__Exercise instructions__:
Please show each line in the records that contains the string "ancien", copied in full.

__Information given__:
----

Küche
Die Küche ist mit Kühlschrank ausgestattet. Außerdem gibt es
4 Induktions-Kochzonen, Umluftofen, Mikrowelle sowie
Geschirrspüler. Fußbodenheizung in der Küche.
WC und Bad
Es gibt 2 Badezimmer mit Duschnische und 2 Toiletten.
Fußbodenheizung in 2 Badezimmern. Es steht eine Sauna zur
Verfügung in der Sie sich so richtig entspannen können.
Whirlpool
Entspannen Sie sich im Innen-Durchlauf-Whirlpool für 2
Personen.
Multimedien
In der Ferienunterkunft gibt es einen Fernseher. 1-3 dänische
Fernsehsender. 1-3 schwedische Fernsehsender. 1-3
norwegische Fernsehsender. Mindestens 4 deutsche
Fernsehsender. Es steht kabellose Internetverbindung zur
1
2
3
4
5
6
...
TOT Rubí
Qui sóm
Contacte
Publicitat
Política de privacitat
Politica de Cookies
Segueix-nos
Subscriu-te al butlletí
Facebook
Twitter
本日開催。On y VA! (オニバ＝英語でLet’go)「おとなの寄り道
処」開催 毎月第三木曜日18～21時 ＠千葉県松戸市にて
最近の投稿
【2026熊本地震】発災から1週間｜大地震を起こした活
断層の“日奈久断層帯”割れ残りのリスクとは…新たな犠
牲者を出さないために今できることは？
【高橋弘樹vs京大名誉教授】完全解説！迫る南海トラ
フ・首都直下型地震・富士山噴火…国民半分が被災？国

----

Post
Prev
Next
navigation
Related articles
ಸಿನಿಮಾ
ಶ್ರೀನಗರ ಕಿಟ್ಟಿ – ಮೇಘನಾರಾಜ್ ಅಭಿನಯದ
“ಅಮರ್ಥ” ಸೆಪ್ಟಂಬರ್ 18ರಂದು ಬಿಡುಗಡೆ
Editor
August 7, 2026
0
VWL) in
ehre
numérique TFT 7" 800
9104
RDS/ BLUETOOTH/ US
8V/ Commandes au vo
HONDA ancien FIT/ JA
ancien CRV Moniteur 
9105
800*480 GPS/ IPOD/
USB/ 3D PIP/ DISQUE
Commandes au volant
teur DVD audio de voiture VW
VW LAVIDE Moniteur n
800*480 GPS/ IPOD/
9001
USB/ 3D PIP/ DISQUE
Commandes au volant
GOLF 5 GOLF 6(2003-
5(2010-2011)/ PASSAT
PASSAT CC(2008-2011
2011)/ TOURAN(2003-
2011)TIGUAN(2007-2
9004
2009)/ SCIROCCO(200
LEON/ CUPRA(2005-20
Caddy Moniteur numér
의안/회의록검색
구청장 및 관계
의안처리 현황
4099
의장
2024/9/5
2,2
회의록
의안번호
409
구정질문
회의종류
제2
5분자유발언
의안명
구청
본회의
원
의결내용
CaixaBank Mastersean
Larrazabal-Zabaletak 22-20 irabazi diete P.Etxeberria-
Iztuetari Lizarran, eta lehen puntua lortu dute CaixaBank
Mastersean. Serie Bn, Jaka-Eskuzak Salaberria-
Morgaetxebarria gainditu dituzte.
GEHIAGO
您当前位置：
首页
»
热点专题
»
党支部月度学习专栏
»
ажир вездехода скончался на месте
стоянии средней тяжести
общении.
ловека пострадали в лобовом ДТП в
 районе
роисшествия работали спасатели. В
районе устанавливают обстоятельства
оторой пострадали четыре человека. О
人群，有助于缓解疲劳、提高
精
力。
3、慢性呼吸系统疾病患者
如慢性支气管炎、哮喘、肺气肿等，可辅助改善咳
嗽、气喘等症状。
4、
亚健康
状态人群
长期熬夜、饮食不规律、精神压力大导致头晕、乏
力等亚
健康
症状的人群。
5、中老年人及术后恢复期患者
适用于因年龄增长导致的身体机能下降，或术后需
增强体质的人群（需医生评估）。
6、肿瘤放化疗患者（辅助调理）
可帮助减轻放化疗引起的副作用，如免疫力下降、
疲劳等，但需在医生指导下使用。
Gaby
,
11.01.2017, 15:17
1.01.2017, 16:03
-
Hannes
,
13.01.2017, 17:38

----

__Your response__:
HONDA ancien FIT/ JA
ancien CRV Moniteur 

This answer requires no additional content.